— Start of Supplied information —

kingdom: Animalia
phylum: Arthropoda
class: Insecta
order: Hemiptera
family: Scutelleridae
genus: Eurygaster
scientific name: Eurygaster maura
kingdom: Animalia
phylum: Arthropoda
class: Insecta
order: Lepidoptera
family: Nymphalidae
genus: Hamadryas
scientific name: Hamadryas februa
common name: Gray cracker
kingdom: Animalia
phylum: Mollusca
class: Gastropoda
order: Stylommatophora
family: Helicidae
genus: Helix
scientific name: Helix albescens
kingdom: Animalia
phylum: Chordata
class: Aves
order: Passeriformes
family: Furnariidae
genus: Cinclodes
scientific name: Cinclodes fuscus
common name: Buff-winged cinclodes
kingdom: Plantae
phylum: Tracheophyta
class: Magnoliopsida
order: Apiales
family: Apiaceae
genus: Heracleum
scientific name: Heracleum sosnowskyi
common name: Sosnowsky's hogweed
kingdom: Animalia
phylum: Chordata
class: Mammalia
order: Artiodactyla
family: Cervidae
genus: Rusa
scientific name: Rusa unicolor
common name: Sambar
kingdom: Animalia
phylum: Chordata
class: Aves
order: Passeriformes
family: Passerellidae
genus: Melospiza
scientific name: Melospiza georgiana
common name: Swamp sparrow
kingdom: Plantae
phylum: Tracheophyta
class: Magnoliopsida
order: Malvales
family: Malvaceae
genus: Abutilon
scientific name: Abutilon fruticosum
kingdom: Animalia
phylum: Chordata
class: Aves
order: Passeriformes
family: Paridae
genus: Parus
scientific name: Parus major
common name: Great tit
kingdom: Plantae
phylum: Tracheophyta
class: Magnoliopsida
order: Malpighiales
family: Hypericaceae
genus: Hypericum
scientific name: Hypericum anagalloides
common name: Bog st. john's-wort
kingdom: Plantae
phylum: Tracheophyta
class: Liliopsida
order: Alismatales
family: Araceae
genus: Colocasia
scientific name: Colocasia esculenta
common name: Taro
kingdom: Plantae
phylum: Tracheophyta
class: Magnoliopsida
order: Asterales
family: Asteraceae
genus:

— End of Supplied information —

Direction -
Update the lines of all the records by replacing "scientific name" with "species" wherever it appears, keeping everything else unchanged.

Written response -
kingdom: Animalia
phylum: Arthropoda
class: Insecta
order: Hemiptera
family: Scutelleridae
genus: Eurygaster
species: Eurygaster maura
kingdom: Animalia
phylum: Arthropoda
class: Insecta
order: Lepidoptera
family: Nymphalidae
genus: Hamadryas
species: Hamadryas februa
common name: Gray cracker
kingdom: Animalia
phylum: Mollusca
class: Gastropoda
order: Stylommatophora
family: Helicidae
genus: Helix
species: Helix albescens
kingdom: Animalia
phylum: Chordata
class: Aves
order: Passeriformes
family: Furnariidae
genus: Cinclodes
species: Cinclodes fuscus
common name: Buff-winged cinclodes
kingdom: Plantae
phylum: Tracheophyta
class: Magnoliopsida
order: Apiales
family: Apiaceae
genus: Heracleum
species: Heracleum sosnowskyi
common name: Sosnowsky's hogweed
kingdom: Animalia
phylum: Chordata
class: Mammalia
order: Artiodactyla
family: Cervidae
genus: Rusa
species: Rusa unicolor
common name: Sambar
kingdom: Animalia
phylum: Chordata
class: Aves
order: Passeriformes
family: Passerellidae
genus: Melospiza
species: Melospiza georgiana
common name: Swamp sparrow
kingdom: Plantae
phylum: Tracheophyta
class: Magnoliopsida
order: Malvales
family: Malvaceae
genus: Abutilon
species: Abutilon fruticosum
kingdom: Animalia
phylum: Chordata
class: Aves
order: Passeriformes
family: Paridae
genus: Parus
species: Parus major
common name: Great tit
kingdom: Plantae
phylum: Tracheophyta
class: Magnoliopsida
order: Malpighiales
family: Hypericaceae
genus: Hypericum
species: Hypericum anagalloides
common name: Bog st. john's-wort
kingdom: Plantae
phylum: Tracheophyta
class: Liliopsida
order: Alismatales
family: Araceae
genus: Colocasia
species: Colocasia esculenta
common name: Taro
kingdom: Plantae
phylum: Tracheophyta
class: Magnoliopsida
order: Asterales
family: Asteraceae
genus:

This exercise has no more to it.